Loco-Bores

So… MacLean’s magazine reported last week that the Hamilton Farmer’s Market had plans to oust a number of long-time vendors because they didn’t fit the market’s new image of upscale, focusing on “local” ingredients grown within a 100-mile radius. Regular readers of this site will know just how much utter bullshit I believe the 100-mile diet to be. It’s elitist in its time demands (only people with a lot of money and enough free time to source local ingredients are able to eat this way); it makes huge assumptions about food miles, something that is almost impossible to calculate accurately; and it creates what is essentially a two-tier food system, with those of us with free time and free money being able to congratulate ourselves on helping the poor, downtrodden local farmer, while those with no time and little money having to shop at the oh-so-frowned-upon supermarket.

Andrew Potter, the author of the piece, makes allegations not only of elitism but of xenophobia. This undoubtedly will get people’s hackles up. But in the case of Hamilton, the majority of the long-time vendors given the boot were not white, but Vietnamese, Colombian and Middle Eastern. And when you think of “local” food, when it is featured on menus or touted in magazines or books… it’s pretty much old skool white people food. Sorry, immigrants, you don’t fit our elitist ideal.

Granted, many of the ingredients necessary to make tasty Indian, Persian or Vietnamese food are not grown locally. But is nobody else seeing how we’ve slammed the door shut in the face of our immigrant citizens? Can nobody else see how this might send the message that they’re really not welcome in our special elitist farmers’ market club? Seriously – peruse a “local” farmers’ market – there are no ethnic foods there unless the farmers themselves are from another culture, and those farmers are quite rare. And our “local” food fests and events? Not especially multi-racial in terms of participants or attendees.

Sure, there are programs to train immigrant farmers to run farms in Canada. And work being done to see how crops from other regions do here in Ontario. But as Hamilton demonstrates, it’s going to be a long time before the farmers’ market reflects the cultural mosaic that is our city, or even our country.

Also, since I’m on a rant here… I’m getting reaaaaalllllly tired of all the people who defend local food with some comment about “knowing where my food comes from”. Sure, you can meet your farmer at the market and see that he lives in, say, Delhi, Ontario. And you can find Delhi on a map, or maybe go there on a Sunday afternoon (you should, it’s nice). But do you go visit his farm? Do you check out his barn to see what pesticides he using, or not? Do you go in the summer to see how he treats the seasonal workers he employs to pick his crop? Do you check to see the type of feed he’s giving his animals? Do you know if he drives an energy-efficient truck or does he bring his stuff to market in a gas hog?

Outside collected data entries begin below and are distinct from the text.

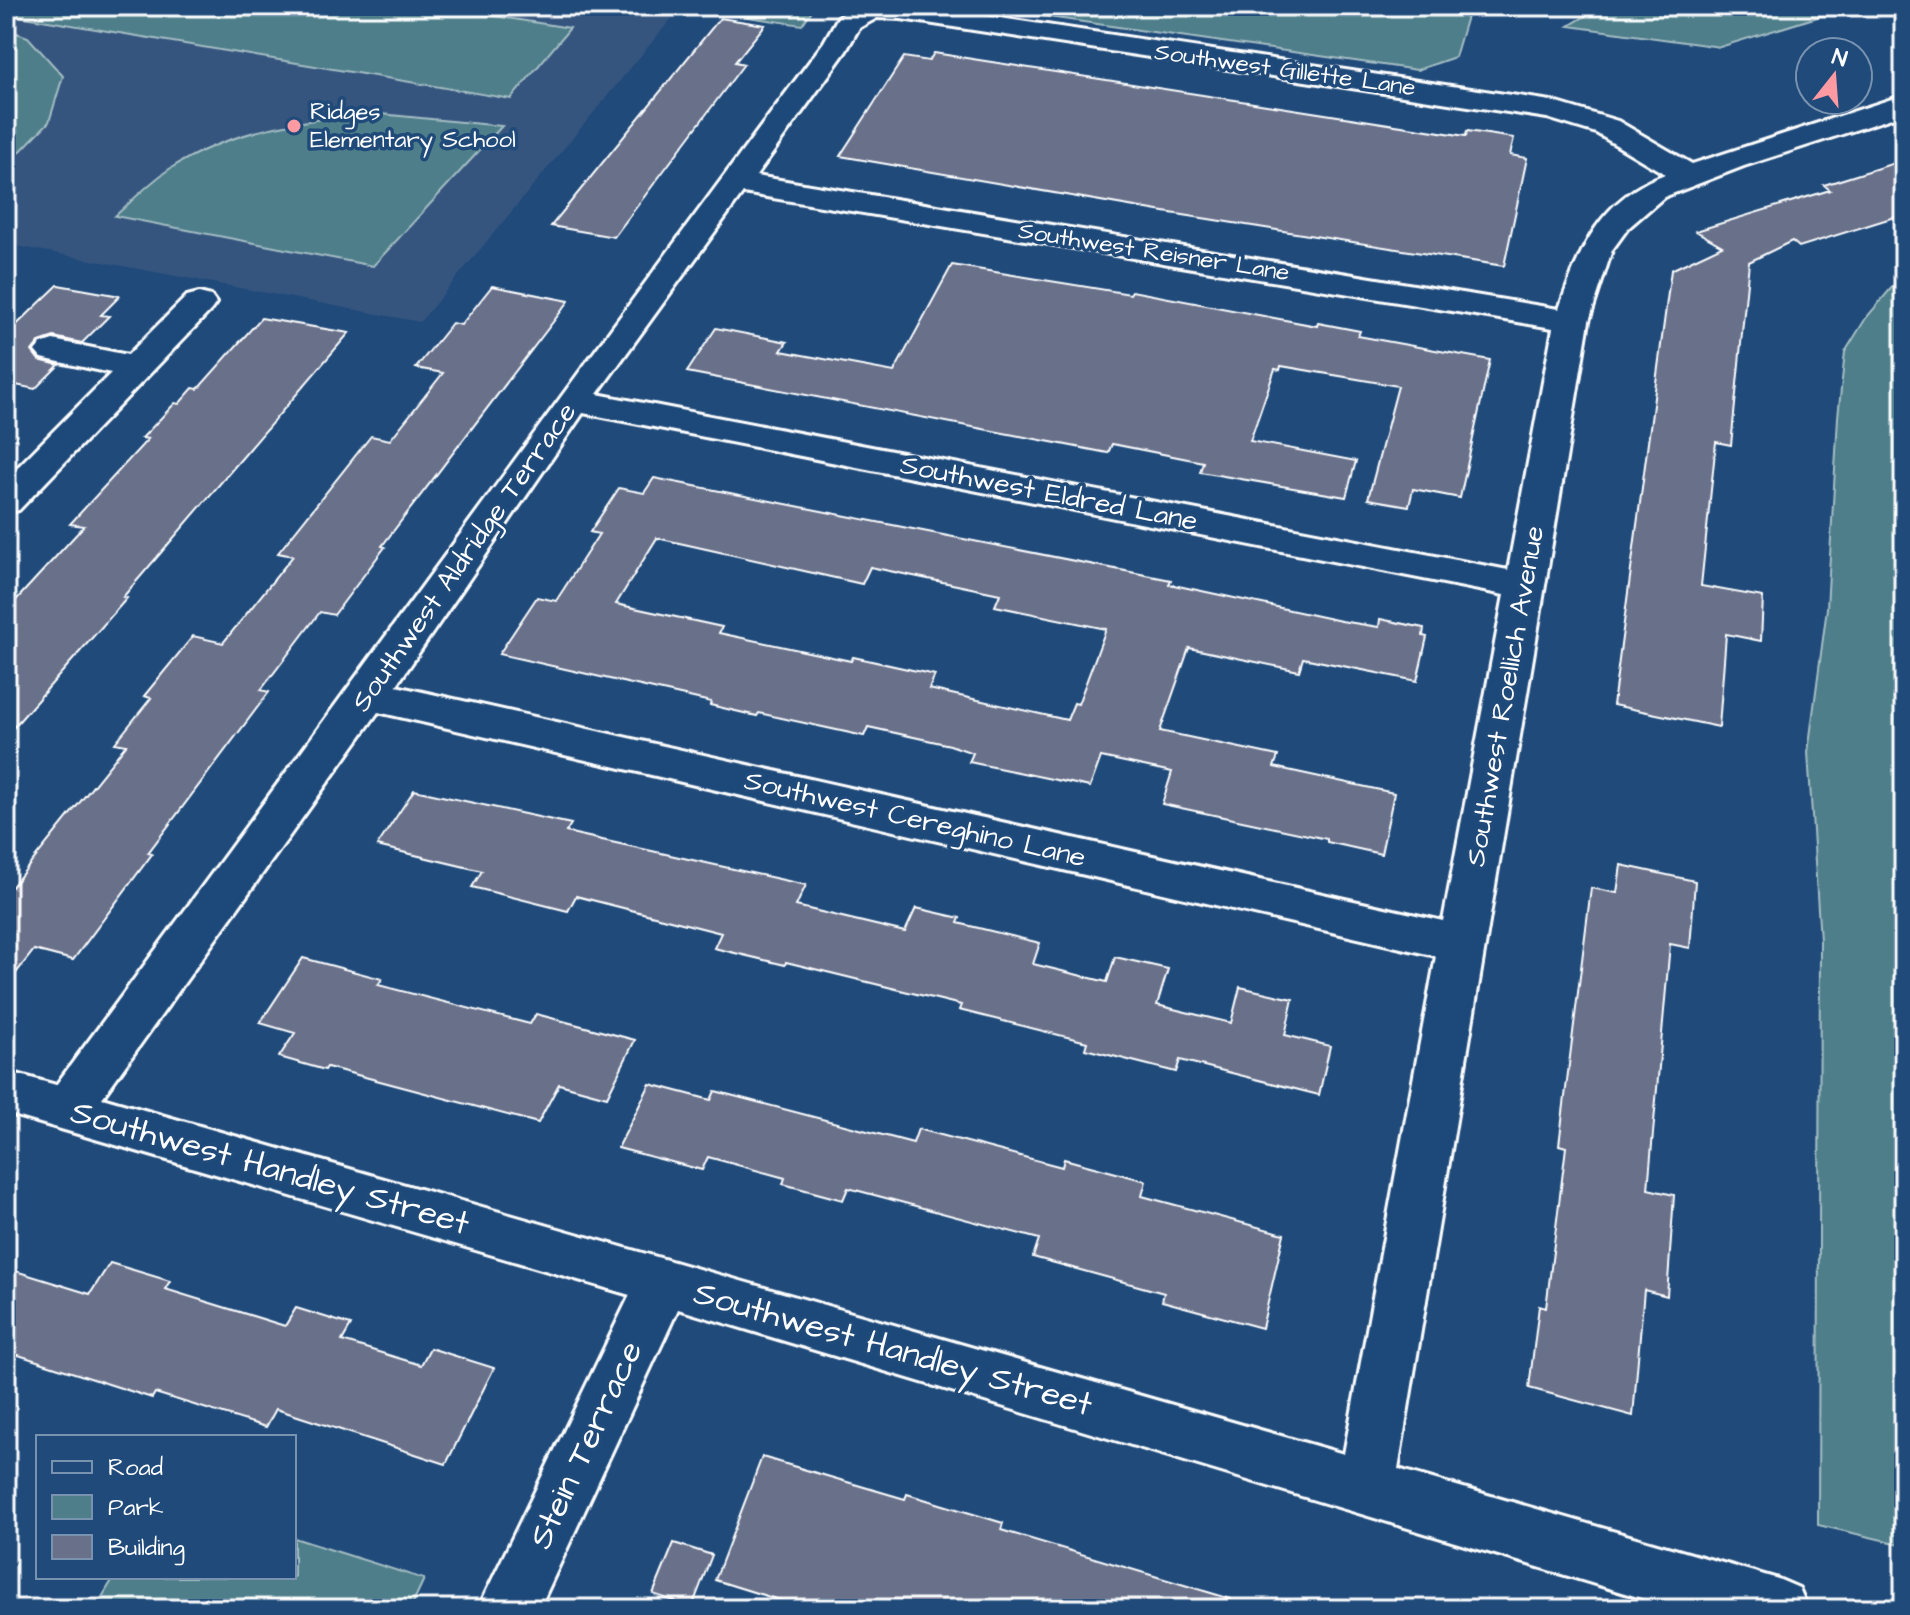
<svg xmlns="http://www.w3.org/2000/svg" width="1910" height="1615" font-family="'Architects Daughter',sans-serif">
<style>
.built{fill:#35557f}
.green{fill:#4d7e8a;stroke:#a6bec4;stroke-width:2}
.building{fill:#68708a;stroke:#fff;stroke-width:2;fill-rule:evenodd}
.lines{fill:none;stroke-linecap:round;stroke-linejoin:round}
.minor-casing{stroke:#fff;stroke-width:6}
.minor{fill:#1f4a7a;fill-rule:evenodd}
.poi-dot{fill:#ff9aa2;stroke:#1f4a7a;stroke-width:3}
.labels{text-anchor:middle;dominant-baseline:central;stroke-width:7;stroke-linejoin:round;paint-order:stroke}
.far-street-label{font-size:24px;fill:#fff;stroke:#1f4a7a}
.far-poi-label{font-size:24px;fill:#fff;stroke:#1f4a7a;text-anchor:start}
.street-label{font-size:28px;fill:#fff;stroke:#1f4a7a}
.near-street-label{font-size:34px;fill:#fff;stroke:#1f4a7a}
</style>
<rect width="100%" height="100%" fill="#1f4a7a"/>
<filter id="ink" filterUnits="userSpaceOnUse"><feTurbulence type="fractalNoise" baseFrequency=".0125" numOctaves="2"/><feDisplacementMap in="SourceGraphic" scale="16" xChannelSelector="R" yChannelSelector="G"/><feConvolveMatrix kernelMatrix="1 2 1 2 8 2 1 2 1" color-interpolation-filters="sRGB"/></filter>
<g filter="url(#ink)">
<path class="built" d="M6 6H682L420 322 6 244Z"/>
<path class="green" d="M6 6H430L570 28 511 99 6 14Z
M815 6 802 25 681 7 682 6Z
M972 6H1470L1455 57 1417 70Z
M1602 6H1853L1720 47 1569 26Z
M6 29 28 37 63 76 49 122 6 166Z
M370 113 502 126 373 266 115 216C133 200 151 181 171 168 233 129 299 121 370 113Z
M1904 273V1545L1818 1525 1820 941 1808 752 1827 608 1838 417 1845 352 1866 318Z
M294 1538 424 1579 410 1609H95L114 1577H294Z"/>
<path class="building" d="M720 18 765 25 735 62 744 64 614 237 551 226Z
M934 53 1466 136 1467 131 1514 138 1510 155 1527 158 1504 266 1164 212 840 156 904 57 929 61Z
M1904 160V214L1799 247 1792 241 1749 262 1731 445 1716 442 1701 586 1763 597 1761 641 1726 634 1719 727 1613 705 1671 270 1722 246 1696 231 1830 190 1824 185Z
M952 265 1130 294 1132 291 1317 326 1318 323 1360 331 1358 336 1490 360 1460 498 1413 489 1409 506 1368 499 1398 386 1281 366 1280 370 1275 369 1250 441 1356 461 1346 497 1200 472 1203 462 1112 444 1108 453 687 372 716 328 787 342 781 351 894 372Z
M58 285 120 296 101 315 109 316 82 343 54 337 39 342 32 351 39 360 59 365 35 389 6 383V335Z
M492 286 569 301 382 546 385 547 334 615 320 612 261 690 269 692 148 853 152 854 73 960 34 950 6 986V894L126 745 115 743 151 698 144 696 193 636 223 643 293 556 278 553 371 436 390 440 443 373 416 368 452 323 461 325Z
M261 318 349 333 123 597 127 598 6 736V611L84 526 70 524 148 439 142 438 175 403 179 404 193 388 198 389Z
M654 478 1171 580 1169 584 1341 621 1379 627 1380 619 1424 628 1423 636 1427 637 1417 681 1303 658 1299 671 1189 648 1160 731 1278 756 1274 767 1394 793 1381 854 1327 842V839L1162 804 1172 772 1101 757 1090 787 969 762 973 753 950 745 868 727 864 736 759 713 757 716 710 705 711 702 499 654 537 597 556 601 599 534 590 532 619 488 644 493ZM657 538 862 584 870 567 1000 594 995 606 1106 629 1078 704 1074 703 1067 720 929 689 935 675 853 657 851 661 719 633 722 627 616 604Z
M414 790 571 824 566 832 806 885 796 906 905 932 916 908 960 918 958 923 1040 943 1033 964 1107 982 1115 957 1168 969 1157 1005 1231 1023 1240 987 1293 999 1285 1035 1330 1046 1319 1095 1180 1060 1176 1072 1085 1049 1087 1042 959 1010 961 1005 786 962 785 965 714 948 721 933 576 896 568 911 472 887 482 871 377 846Z
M1621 865 1695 881 1690 948 1670 944 1648 1189 1674 1195 1667 1296 1644 1290 1633 1416 1529 1388 1539 1306 1546 1308 1566 1147 1559 1145 1591 888 1617 893Z
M303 958 382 979 378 985 530 1024 536 1014 635 1040 607 1097 559 1084 538 1123 327 1067 325 1070 279 1057 295 1033 260 1023Z
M650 1084 711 1100 715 1091 913 1143 918 1129 1062 1167 1064 1159 1146 1181 1142 1196 1284 1234 1262 1328 1162 1301 1164 1293 1033 1257 1039 1239 848 1188 843 1200 783 1184 785 1178 708 1157 702 1170 618 1148Z
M110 1263 170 1281 165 1289 285 1326 296 1308 351 1325 342 1341 421 1365 430 1348 494 1368 446 1464 276 1409 266 1427 155 1393 152 1398 6 1351V1268L90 1294Z
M762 1457 905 1499 907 1494 1003 1523 1001 1530 1231 1599 1230 1609H808L715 1580Z
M674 1543 712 1555 692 1607 653 1594Z"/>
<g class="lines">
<defs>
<path id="minor" d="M855 6H920L1551 101 1618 121 1692 164 1904 95V114L1744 166 1664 197 1628 228 1612 250 1589 321 1398 1469 1778 1579 1799 1588 1808 1609H1678L678 1309 539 1609H478L630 1295 6 1113V1071L56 1085C313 738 565 388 824 42L838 17ZM877 18 901 19 1547 118 1596 133 1665 174C1599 200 1581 247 1559 309L756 176 846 51 859 28ZM743 193 1553 328 1508 570 597 394ZM583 413 1504 595 1443 921 396 686ZM378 712 1436 956 1344 1454 102 1098Z
M199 293 211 296 216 303 211 310 19 510 6 513V479L111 373 41 358 35 351 41 344 53 340 128 355 187 296Z"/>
</defs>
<use href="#minor" class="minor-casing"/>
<use href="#minor" class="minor"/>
</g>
</g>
<circle class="poi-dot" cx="294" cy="126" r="8"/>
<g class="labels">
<g class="far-street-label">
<text transform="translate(1285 70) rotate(8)">Southwest Gillette Lane</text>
<text transform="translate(1154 252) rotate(9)">Southwest Reisner Lane</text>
</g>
<g class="far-poi-label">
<text x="310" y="112">Ridges<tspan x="310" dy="28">Elementary School</tspan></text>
</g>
<g class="street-label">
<text transform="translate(1049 493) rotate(11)">Southwest Eldred Lane</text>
<text transform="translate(464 557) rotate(-55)">Southwest Aldridge Terrace</text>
<text transform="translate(1505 696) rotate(-80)">Southwest Roellich Avenue</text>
<text transform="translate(915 819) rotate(13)">Southwest Cereghino Lane</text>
</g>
<g class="near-street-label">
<text transform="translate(270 1168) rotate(16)">Southwest Handley Street</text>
<text transform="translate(893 1349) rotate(16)">Southwest Handley Street</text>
<text transform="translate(586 1445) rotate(-65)">Stein Terrace</text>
</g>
</g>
<rect width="1910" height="1615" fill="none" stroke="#1f4a7a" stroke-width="32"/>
<rect x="16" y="16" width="1878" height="1583" fill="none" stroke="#fff" stroke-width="3" filter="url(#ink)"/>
<rect x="36" y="1435" width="260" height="144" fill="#1f4a7a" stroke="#7992af" stroke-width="2"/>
<rect x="52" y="1461" width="40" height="12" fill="#1f4a7a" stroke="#7992af" stroke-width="2"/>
<text x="108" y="1475" font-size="24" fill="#ffffff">Road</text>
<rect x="52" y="1495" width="40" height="24" fill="#4d7e8a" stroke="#7992af" stroke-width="2"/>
<text x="108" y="1515" font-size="24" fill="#ffffff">Park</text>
<rect x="52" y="1535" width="40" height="24" fill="#68708a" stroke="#7992af" stroke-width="2"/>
<text x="108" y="1555" font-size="24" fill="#ffffff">Building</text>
<g transform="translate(1834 76) rotate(17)"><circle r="38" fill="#1f4a7a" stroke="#7992af" stroke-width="2"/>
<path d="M0-6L14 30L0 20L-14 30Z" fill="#ff9aa2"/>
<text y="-12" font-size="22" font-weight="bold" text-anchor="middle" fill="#ffffff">N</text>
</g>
</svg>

Really… what do you know about where your food comes from or how it was grown, just because it’s “local”??

And when are we going to start applying these same elitist rules that we use for food to other things in our lives? Why the special treatment for farmers? Seriously – the person who bores me silly espousing their local food diet while standing there in a pair of jeans made in Vietnam or a t-shirt made in Bangladesh… sorry, your foodie superiority will be superseded by your overwhelming hypocrisy, and I will walk away considering you a douche bag of the highest order.

We desperately need to move the term “local” away from just food. You want to support local? Buy clothes made by local designers. Gifts, crafts, housewares. Cars made in Canada, not Japan… it’s hard isn’t it? Impossible, even. Yet we have two very different sets of rules that allows us to look down our noses on a whole segment of the food and restaurant industry. Not to mention the people who don’t buy into the local food brainwashing.

Local, to me, is about supporting the whole community. Sanko, on Queen West, is a little shop selling food, books and dishes from Japan. It’s a family-run operation. It’s a LOCAL shop, even if their inventory isn’t. The pho joint around the corner from my apartment, also LOCAL. Empanada lady in Kensington – LOCAL. Ethiopian spice shop – LOCAL. I don’t give a shit whether the stuff they sell is imported – they’re a small, LOCAL business, working hard to make a living and be part of the greater community. Sure, I shop at farmers’ markets and support Ontario farmers, but I do it for the community aspect of it, not because it makes my food superior to the imported stuff my neighbours buy at a grocery store.

It shouldn’t ever come down to a decision to put a hard-working (white) farmer above a hard-working Vietnamese shop owner, or a hard-working Colombian empanada maker, as seems to be the case in Hamilton. They all deserve our business – but if those immigrant vendors have seniority then they should retain their spaces, not be pushed out because their products don’t fit the upscale elitist ideal.

I don’t think the xenophobia is intentional. In our great rush to follow the religion of local, it’s probably not even a conscious decision. But if we continue to push aside small, immigrant-run family businesses in favour of some (unachievable, and silly) elitist ideal, then those same people need to shut their pieholes about how wonderfully multi-cultural their city is. My LOCAL includes food from all over the world, because my city includes people from all over the world. Not all of it originates in Ontario… so fucking what?